We're probably at the point where there's not much Starbucks could to surprise us anymore.
Okay, that last one's actually a joke from The Onion--but this isn't: Starbucks announced recently it's going to see whether they can run a store without accepting cash.
For now it's only one store out of more than 27,000 worldwide. Regular customers showed up recently to learn that their money wasn't good there anymore. Starbucks said it's making the change in order to test things out and get feedback from customers and baristas.
Local television station KIRO 7 sent a reporter to check out the reaction. Verdict: Mixed.
On the pro side, a customer called Ambarish De told the station, "I don't carry cash anymore either. It's just easier, card and all the receipts, are in on place. I know how much I spent."
On the not-so-pro-side: "I think it's kind of limiting. It's assuming everyone is going to be using a smartphone or a credit card, customer Sean Smith said.
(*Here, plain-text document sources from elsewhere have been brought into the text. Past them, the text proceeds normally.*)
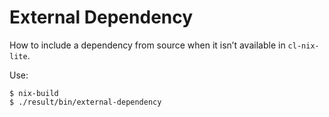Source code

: # External Dependency

How to include a dependency from source when it isn’t available in `cl-nix-lite`.

Use:

    $ nix-build
    $ ./result/bin/external-dependency
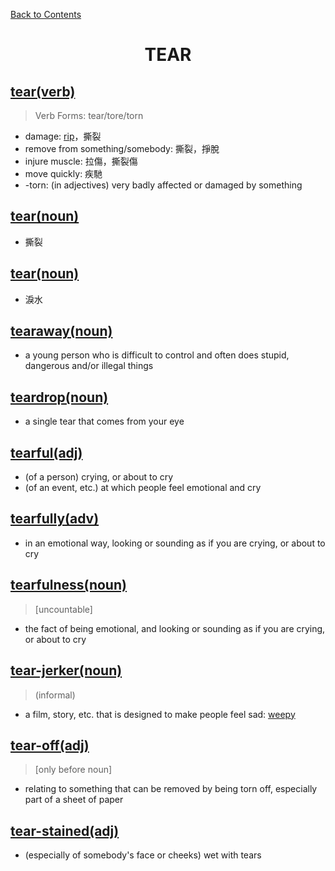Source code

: ﻿[Back to Contents](../../../README.md)

<h1 style="text-align: center;">TEAR</h1>

## [tear(verb)](https://www.oxfordlearnersdictionaries.com/definition/english/tear1_1)
> Verb Forms: tear/tore/torn
* damage: [rip]，撕裂
* remove from something/somebody: 撕裂，掙脫
* injure muscle: 拉傷，撕裂傷
* move quickly: 疾馳
* -torn: (in adjectives) very badly affected or damaged by something

## [tear(noun)](https://www.oxfordlearnersdictionaries.com/definition/english/tear1_2)
* 撕裂

## [tear(noun)](https://www.oxfordlearnersdictionaries.com/definition/english/tear2_2)
* 淚水

## [tearaway(noun)](https://www.oxfordlearnersdictionaries.com/definition/english/tearaway)
*  a young person who is difficult to control and often does stupid, dangerous and/or illegal things

## [teardrop(noun)](https://www.oxfordlearnersdictionaries.com/definition/english/teardrop)
*  a single tear that comes from your eye

## [tearful(adj)](https://www.oxfordlearnersdictionaries.com/definition/english/tearful)
* (of a person) crying, or about to cry
* (of an event, etc.) at which people feel emotional and cry

## [tearfully(adv)](https://www.oxfordlearnersdictionaries.com/definition/english/tearfully)
* in an emotional way, looking or sounding as if you are crying, or about to cry

## [tearfulness(noun)](https://www.oxfordlearnersdictionaries.com/definition/english/tearfulness)
> [uncountable]
* the fact of being emotional, and looking or sounding as if you are crying, or about to cry

## [tear-jerker(noun)](https://www.oxfordlearnersdictionaries.com/definition/english/tear-jerker)
> (informal)
* a film, story, etc. that is designed to make people feel sad: [weepy]

## [tear-off(adj)](https://www.oxfordlearnersdictionaries.com/definition/english/tear-off)
> [only before noun]
* relating to something that can be removed by being torn off, especially part of a sheet of paper

## [tear-stained(adj)](https://www.oxfordlearnersdictionaries.com/definition/english/tear-stained)
* (especially of somebody's face or cheeks) wet with tears


[rip]: https://www.oxfordlearnersdictionaries.com/definition/english/rip_1
[weepy]: https://www.oxfordlearnersdictionaries.com/definition/english/weepy_2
Sean's right on, that's exactly what Starbucks and other companies are assuming, or at least predicting. Companies love tracking your purchases; all the easier to get you to spend more and maybe even sell your data. And one would think no cash means fewer opportunities for crime--at least, of the violent or low-tech varieties.
So yes, while it might have seemed crazy just a few years ago to say, pick up a tall Pike Place and put the $2.03 on your American Express card, it's second nature now. About 20 percent of all Starbucks purchases are already made via the company's payment app.
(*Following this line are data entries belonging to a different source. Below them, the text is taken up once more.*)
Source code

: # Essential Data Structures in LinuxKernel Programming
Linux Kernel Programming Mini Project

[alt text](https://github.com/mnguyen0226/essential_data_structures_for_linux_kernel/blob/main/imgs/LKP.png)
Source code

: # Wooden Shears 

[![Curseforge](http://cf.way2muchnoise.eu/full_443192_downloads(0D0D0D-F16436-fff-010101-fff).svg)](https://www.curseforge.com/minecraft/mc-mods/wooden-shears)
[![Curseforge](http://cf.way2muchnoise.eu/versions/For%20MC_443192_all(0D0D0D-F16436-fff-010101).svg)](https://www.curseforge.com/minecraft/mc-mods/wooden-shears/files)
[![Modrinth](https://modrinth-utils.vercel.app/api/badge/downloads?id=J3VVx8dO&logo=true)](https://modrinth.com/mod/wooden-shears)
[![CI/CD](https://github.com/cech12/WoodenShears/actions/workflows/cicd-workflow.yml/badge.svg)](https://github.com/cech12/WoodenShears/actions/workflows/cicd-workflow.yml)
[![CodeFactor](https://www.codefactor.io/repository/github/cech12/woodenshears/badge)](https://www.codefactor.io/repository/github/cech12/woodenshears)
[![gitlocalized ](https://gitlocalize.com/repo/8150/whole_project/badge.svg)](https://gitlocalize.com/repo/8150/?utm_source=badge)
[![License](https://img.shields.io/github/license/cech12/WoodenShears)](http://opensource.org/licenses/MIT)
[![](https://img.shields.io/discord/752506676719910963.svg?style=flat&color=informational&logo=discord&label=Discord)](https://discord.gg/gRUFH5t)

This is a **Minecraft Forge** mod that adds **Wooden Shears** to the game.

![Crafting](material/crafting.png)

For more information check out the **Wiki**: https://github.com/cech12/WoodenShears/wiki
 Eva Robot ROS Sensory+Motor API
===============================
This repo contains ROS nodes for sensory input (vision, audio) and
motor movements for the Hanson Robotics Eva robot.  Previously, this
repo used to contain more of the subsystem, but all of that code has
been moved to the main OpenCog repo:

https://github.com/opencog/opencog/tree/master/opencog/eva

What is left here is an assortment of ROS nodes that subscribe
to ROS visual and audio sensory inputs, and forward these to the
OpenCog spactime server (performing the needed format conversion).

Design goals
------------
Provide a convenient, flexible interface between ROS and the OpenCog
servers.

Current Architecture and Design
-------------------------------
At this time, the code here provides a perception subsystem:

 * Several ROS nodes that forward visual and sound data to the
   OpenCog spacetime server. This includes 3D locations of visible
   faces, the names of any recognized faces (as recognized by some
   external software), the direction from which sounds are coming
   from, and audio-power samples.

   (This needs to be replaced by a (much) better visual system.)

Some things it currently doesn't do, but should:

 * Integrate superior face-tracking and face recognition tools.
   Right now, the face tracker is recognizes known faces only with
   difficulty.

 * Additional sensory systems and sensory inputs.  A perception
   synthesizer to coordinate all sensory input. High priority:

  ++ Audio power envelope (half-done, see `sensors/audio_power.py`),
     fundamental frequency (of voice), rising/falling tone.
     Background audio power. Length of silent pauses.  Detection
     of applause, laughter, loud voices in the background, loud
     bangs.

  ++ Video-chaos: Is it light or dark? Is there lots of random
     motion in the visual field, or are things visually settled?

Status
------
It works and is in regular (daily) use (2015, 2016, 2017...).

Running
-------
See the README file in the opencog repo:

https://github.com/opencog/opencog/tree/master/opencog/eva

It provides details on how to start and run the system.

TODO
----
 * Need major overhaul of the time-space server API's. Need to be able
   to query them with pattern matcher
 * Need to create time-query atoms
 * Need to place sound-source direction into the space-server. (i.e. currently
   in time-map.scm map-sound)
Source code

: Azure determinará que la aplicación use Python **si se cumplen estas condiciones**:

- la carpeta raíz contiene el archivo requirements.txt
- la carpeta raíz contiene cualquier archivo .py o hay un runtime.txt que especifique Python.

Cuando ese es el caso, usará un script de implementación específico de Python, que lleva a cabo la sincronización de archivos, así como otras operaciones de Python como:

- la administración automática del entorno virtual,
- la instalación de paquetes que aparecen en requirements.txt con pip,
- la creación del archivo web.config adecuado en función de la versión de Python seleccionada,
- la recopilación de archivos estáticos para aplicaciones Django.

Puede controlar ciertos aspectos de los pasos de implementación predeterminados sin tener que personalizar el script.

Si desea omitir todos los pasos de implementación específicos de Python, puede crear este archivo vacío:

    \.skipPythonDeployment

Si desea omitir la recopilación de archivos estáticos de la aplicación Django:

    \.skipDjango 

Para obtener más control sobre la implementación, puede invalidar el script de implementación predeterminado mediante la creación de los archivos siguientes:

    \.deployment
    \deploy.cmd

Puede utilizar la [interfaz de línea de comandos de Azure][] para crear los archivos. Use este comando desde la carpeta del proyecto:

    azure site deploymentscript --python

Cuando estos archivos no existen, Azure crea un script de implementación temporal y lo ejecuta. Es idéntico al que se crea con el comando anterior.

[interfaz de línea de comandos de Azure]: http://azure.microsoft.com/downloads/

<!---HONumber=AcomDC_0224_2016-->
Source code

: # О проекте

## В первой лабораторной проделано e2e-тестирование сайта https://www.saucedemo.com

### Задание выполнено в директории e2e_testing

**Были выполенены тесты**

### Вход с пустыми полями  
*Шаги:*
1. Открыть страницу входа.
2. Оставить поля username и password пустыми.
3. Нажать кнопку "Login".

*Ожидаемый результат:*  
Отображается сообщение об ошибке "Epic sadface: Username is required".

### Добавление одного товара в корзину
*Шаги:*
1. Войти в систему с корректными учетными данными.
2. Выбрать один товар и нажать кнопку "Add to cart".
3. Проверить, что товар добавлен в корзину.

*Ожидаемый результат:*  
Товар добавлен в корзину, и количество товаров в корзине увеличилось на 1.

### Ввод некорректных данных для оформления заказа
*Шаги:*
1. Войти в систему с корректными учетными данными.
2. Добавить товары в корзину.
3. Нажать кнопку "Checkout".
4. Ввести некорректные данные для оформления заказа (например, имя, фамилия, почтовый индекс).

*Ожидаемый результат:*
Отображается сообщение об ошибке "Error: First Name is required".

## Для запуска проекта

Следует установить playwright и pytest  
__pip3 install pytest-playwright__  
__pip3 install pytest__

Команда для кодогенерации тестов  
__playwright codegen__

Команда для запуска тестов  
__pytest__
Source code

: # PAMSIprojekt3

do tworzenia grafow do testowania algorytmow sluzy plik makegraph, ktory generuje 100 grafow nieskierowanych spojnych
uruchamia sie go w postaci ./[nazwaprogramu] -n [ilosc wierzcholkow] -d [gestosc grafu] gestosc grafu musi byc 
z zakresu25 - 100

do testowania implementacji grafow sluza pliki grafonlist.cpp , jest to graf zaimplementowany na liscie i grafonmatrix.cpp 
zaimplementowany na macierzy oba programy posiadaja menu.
(And that data is more than a year old; it's probably gone up since then.)
By the way, it's not totally clear that going cashless it totally legal, at least not everywhere.
An article in The Boston Globe in 2016 about the no-cash trend said there's actually a state law in Massachusetts against the idea. But it's not clear it's actually being enforced.
Maybe it's one of those laws leftover from the colonial era, when people were skeptical of using currency minted by the brand new United States of America. In other words, a peek at the past, instead of the future.
The truth is, going cashless eliminates one of the biggest pet peeves I've always had had about buying small items: stuff priced "just over" an even dollar--so when you get your change, you walk around with three quarters, two dimes, a nickel and two pennies in your pocket for the rest of the day.
But that's just me. Honestly, it seems people get more annoyed by the opposite policy: stores and restaurants that only accept cash--no credit cards or anything else--especially in big cities.
So this is probably what the future looks like. If you want to see it yourself, the test store is located in the Russell Investments Center, a Seattle skyscraper about two miles from Starbucks world headquarters.